石涉归神色阴沉散去,脸上露出稍许笑意,摆了摆手,门外几十人犹豫相视……
“混账东西!”
“退下!”
石涉归大怒,几十汉子无奈,只能退出房门。
“让狗娃贤侄笑话了啊!”石涉归缓缓盘膝坐下。
陈启国知道眼前老人知晓自己根底,一手提着酒壶主动给石涉归倒着酒水,又给一旁面色惨白之人倒了杯压惊酒。
“呵呵……小子哪有资格笑话忠心护主勇士,不过呢,国公可没阿爷沉住了气。”
“哦~这又从何说起?”石涉归一口饮尽酒水。
陈启国向一旁老人微微示意,一口饮下,捏了一片肉块塞入口中,轻笑道:“四日前,俺就想邀请杨小弟一叙,阿爷是知道的,直到邀期过了,今早阿爷才通知俺令选日期,与阿爷相比,国公是不是性子急了些?”
石涉归连连吸气,压下心中恼火,突然一笑。
“你小子欲要图谋老子,上庸幺儿自然比老子沉稳许多。”
陈启国刚要开口,却见一旁老人身体不住颤抖,不由笑道:“这位大人不会是别驾大人吧?”
杨侯忙抱拳欲要开口,石涉归一声冷笑。
“是不是又要换了门庭,或是换个狗头?”
“呵呵……”
就在杨侯要伏地哀求时,陈启国突然笑了,又是一阵摇头轻叹。
“俺狗娃就是乞活军一为了口吃的乞儿,三四年前认识了杨小弟,几年来也算杨家多有照顾俺的生意,人之常情,见面叙叙旧也不算过了,至于为何……国公应知晓缘由才是。”
“当然了,也正如国公所想,俺的确是想通过杨小弟了解一二襄城国公之事。”
看着石涉归眉毛陡然竖起,陈启国又是一笑,自顾自为自己倒着酒水,不屑道:“原本俺还想说服阿爷,今后依然以国公为长,毕竟……阿爷的身体不行了。”
“可今日亲见国公气度,俺很是怀疑,怀疑国公有能力成为……关中王的资格吗?”
“哗啦——”
杨侯身体一抖摔倒在地,一脸惊骇看着陈启国。
“阿爷年纪大了,大兄、二兄在邺城,说句好听的是前程远大、尊崇无限,难听些……只不过是大王手里的质子罢了,阿爷一死,北宫卫要么被石大王收入囊中,要么被国公吞入肚中。”
“没了北宫卫,上庸公府自然也就不再存在,可到了那时,国公真的就是关中王?到了那时……襄城公府上下,只会一地死尸,唇没了,牙齿又岂能不冷?”
……
一阵沉默,石涉归冷笑一声。
“唇亡齿寒?本国公与上庸幺儿四十年相守相望,又岂是你一小儿懂的?”
陈启国脑中高速旋转,微微点头,说道:“今早俺也是与阿爷说了这番话语,阿爷与国公一般,不愿多言一二,临出来时,阿娘方与俺说了几句邺城诸王子之间纷争,俺也大致明白了国公如何自立为王。”

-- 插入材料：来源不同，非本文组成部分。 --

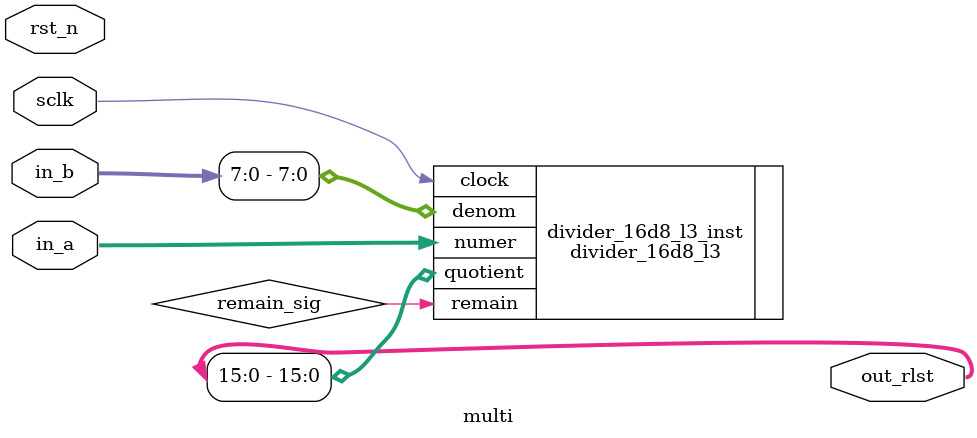
<source format=v>
module multi(
    input wire          sclk,
    input wire          rst_n,
    input wire  [15:0]  in_a,
    input wire  [15:0]  in_b,
    output wire [31:0]  out_rlst    
);
//乘法器
// multi_16_16_l1	multi_16_16_l1_inst (
	// .clock ( sclk ),
	// .dataa ( in_a ),
	// .datab ( in_b ),
	// .result ( out_rlst )
	// );
//除法器
divider_16d8_l3	divider_16d8_l3_inst (
	.clock ( sclk ),
	.denom ( in_b[7:0] ),//除数
	.numer ( in_a ),//被除数
	.quotient ( out_rlst[15:0] ),
	.remain ( remain_sig )
	);
    
endmodule 
</source>
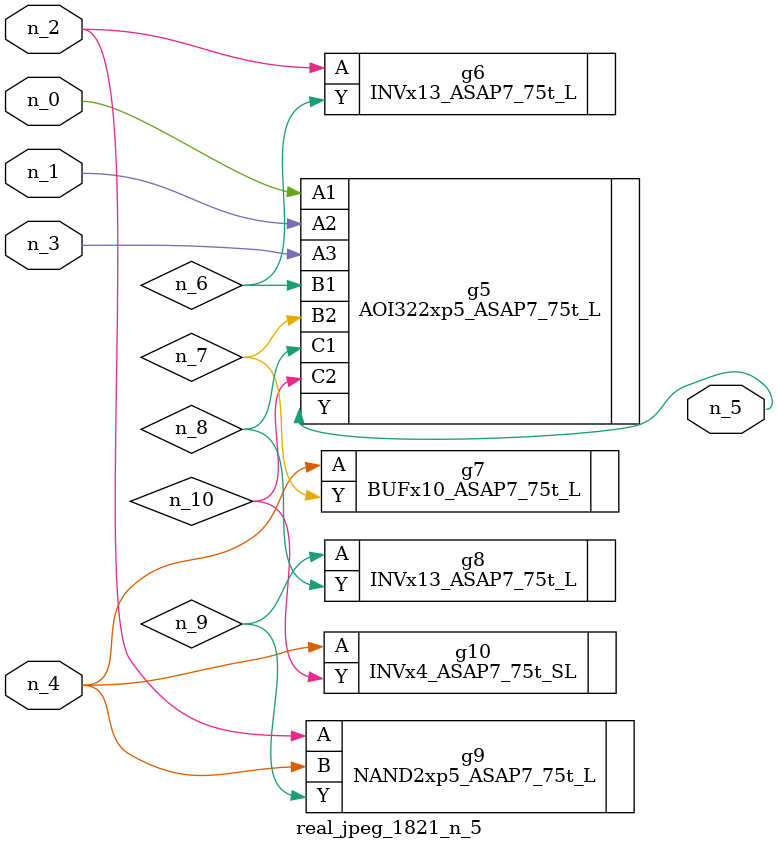
<source format=v>
module real_jpeg_1821_n_5 (n_4, n_0, n_1, n_2, n_3, n_5);

input n_4;
input n_0;
input n_1;
input n_2;
input n_3;

output n_5;

wire n_8;
wire n_6;
wire n_7;
wire n_10;
wire n_9;

AOI322xp5_ASAP7_75t_L g5 ( 
.A1(n_0),
.A2(n_1),
.A3(n_3),
.B1(n_6),
.B2(n_7),
.C1(n_8),
.C2(n_10),
.Y(n_5)
);

INVx13_ASAP7_75t_L g6 ( 
.A(n_2),
.Y(n_6)
);

NAND2xp5_ASAP7_75t_L g9 ( 
.A(n_2),
.B(n_4),
.Y(n_9)
);

BUFx10_ASAP7_75t_L g7 ( 
.A(n_4),
.Y(n_7)
);

INVx4_ASAP7_75t_SL g10 ( 
.A(n_4),
.Y(n_10)
);

INVx13_ASAP7_75t_L g8 ( 
.A(n_9),
.Y(n_8)
);


endmodule
</source>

“可是,国公,太子真的能相助您老成为关中王?或是使用些其他手段,真的能成为关中王?”
陈启国逼问,石涉归脸色大变,目光游离不定。
“今早阿爷问起,俺就与阿爷说了,石大王绝不可能允许邺城北、西、南三方同时为敌,更何况关中如此逼近河南之地。”
“当然,从今早阿娘话语中,国公显然是想押注石宣太子身上,面对诸多兄弟紧紧逼迫,或许太子更愿意有国公这么一个强大外援相助。”

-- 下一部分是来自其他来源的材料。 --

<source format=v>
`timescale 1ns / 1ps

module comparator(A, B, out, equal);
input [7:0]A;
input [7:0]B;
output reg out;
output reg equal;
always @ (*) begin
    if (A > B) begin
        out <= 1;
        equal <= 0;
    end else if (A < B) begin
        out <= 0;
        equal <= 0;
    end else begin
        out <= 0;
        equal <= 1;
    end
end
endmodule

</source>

“可是国公有没有想过一个问题,父衰子壮,若您有个极其强壮的儿子,时时刻刻盯着您的位子,时时准备继承您的位子,甚至挥刀相向,您的后背发凉吗?若是您,会直接砍了儿子,还是先砍了儿子的羽翼、走犬?”
石涉归脸色狂变,眉头竖起,瞳孔深处却是无尽慌乱、惊恐,他太了解石虎!
陈启国看着神色大变的石涉归,摇头叹气道:“原本俺就是想通过杨小弟,向国公传一句话语,在关中,上庸公府依然遵守襄城公府为尊,表面上做做样子,打打闹闹给外人看着是个意思也就是了,私下里还是兄弟之谊,也省的石大王不放心关中。”
“可今日,国公的作为确实让俺很失望……”
陈启国一阵失望叹气,扶膝就要站起身离去……
“慢着!”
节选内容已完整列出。